4 minute read
Multiple choices can mean multiple problems, and more costs, bring on the era of optimal process stability.
There is an all-out attack of the fine margins in this edition of TWM. The search for gains in already highly specialised and efficient systems. It’s what the industry has always done, but better yet.
Reaching for optimal computerised processes. Not just for the ‘Big Boys,’ but automation for companies across the whole range. Smoothing out the variables causing hitches, some small but some much bigger. As source material in the cause, no less a distinguished figure than Lord Kelvin makes an appearance.
Eduardo de Almeida, Managing Director, AFRY Zaragoza, quotes him in his analysis of the problems that result from the awkward and costly variability which can occur in production: “What is not defined cannot be measured. What is not measured, cannot be improved. What is not improved, is always degraded.”
Lord Kelvin was a Scottish physicist and mathematician who invented the international system of absolute temperature which bears his name today. A man of precision. Eduardo de Almeida is a man of the same ilk, to use an archaic Scottish term. He raised the issue in these pages in 2021 – the prevalence of manufacturing variability, for example the struggle to control base weight, the resulting increase in average weight of tissue rolls – meaning companies in certain circumstances could be giving away a percentage of their product for free. An alarming fact, if ever there was one.
In Marketissues he now expands on the theme: “Sources of variability are hard to pinpoint and are spread throughout the whole manufacturing process. Sustainable improvement can be achieved only by implementing a company culture that focuses on quality and process stability.”
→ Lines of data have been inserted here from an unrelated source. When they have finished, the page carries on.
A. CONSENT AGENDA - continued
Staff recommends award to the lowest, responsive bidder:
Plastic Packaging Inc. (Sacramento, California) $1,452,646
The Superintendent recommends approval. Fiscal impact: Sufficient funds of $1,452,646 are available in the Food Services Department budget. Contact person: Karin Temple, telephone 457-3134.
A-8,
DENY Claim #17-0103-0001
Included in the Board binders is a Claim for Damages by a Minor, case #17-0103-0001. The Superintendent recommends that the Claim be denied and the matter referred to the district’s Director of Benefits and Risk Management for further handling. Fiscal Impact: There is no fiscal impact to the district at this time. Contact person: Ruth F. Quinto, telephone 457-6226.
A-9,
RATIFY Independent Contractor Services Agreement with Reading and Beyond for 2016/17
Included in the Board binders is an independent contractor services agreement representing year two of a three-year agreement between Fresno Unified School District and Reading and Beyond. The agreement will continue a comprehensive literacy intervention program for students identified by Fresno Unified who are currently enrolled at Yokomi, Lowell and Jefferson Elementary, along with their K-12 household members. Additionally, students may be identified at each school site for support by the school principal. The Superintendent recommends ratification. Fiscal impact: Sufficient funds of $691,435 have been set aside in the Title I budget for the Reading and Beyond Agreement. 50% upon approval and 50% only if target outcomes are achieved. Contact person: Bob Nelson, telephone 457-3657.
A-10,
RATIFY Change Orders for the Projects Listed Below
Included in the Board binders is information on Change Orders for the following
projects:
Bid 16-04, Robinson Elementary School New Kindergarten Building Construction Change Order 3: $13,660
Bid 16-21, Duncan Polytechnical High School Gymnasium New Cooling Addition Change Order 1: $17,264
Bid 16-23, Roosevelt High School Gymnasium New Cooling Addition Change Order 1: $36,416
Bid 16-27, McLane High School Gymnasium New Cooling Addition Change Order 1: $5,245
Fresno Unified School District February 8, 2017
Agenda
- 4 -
As energy and raw material prices soar, a company culture of innovating ways to decrease consumption and make factories more efficient becomes even more imperative. He offers some insight into how that culture should become ingrained.
Searching for the extreme edge of efficiency is a cause espoused in a Distribution: Special Report. Claudia Borella, Promotech Marketing and Sales Manager, explains the concept of Industrial Edge Computing … “a distributed architecture of micro data centres, each capable of storing and processing data locally and transmitting this information to a centralised system or to a Cloud storage.”
Traditional data centres have their problems. Recent advances have brought greatly expanded storage and computing power resources at a more accessible level. And in Technical Theme: Converting, ten executives from leading companies detail the evolving dynamics and balances of the changing markets brought about by the pandemic. The same direction of travel, but a challenge to develop simpler, more automated and faster responses … and many of the ideas seen through to fruition which contribute to that end.
Thailand back on track with its pre-pandemic tissue demand boom
A “strengthened economy, political stability, improving consumer sentiment, rising incomes and increased consumer sophistication.” That’s what US tissue giant Kimberly-Clark said about Thailand when TWM last reported from there in 2018. A lot of water has flowed through the floating markets of Bangkok since then. Our Thailand revisited Operations Report again talks to market leader K-C, happily celebrating its 150th anniversary this year.
Ratree Skuntantimeta, Managing Director of Kimberly-Clark Thailand, reports that the country “is fully reopening this summer.” Tourism represents 12% of GDP, and visitor numbers could return to pre-pandemic levels by 2025, much of that potential is coming back on stream. A share of the expanding Asian-Pacific tissue growth is also well underway, even for a country in the shadow of the two giants China and Indonesia. Exports are due to increase in the coming years, and Skuntantimeta adds: “Consumers were becoming more sophisticated, and demanding products that met their lifestyle needs, seeking more convenience and wanting specialised solutions for specific problems.”
Accompanying Country Report articles continue the theme: ‘Domestic consumer tissue demand is outpacing the country’s home production capacity;’ AfH – which makes up a surprisingly large share of total tissue sales - is in recovery;’ ‘Thailand tissue: realising potential in a disrupted world.’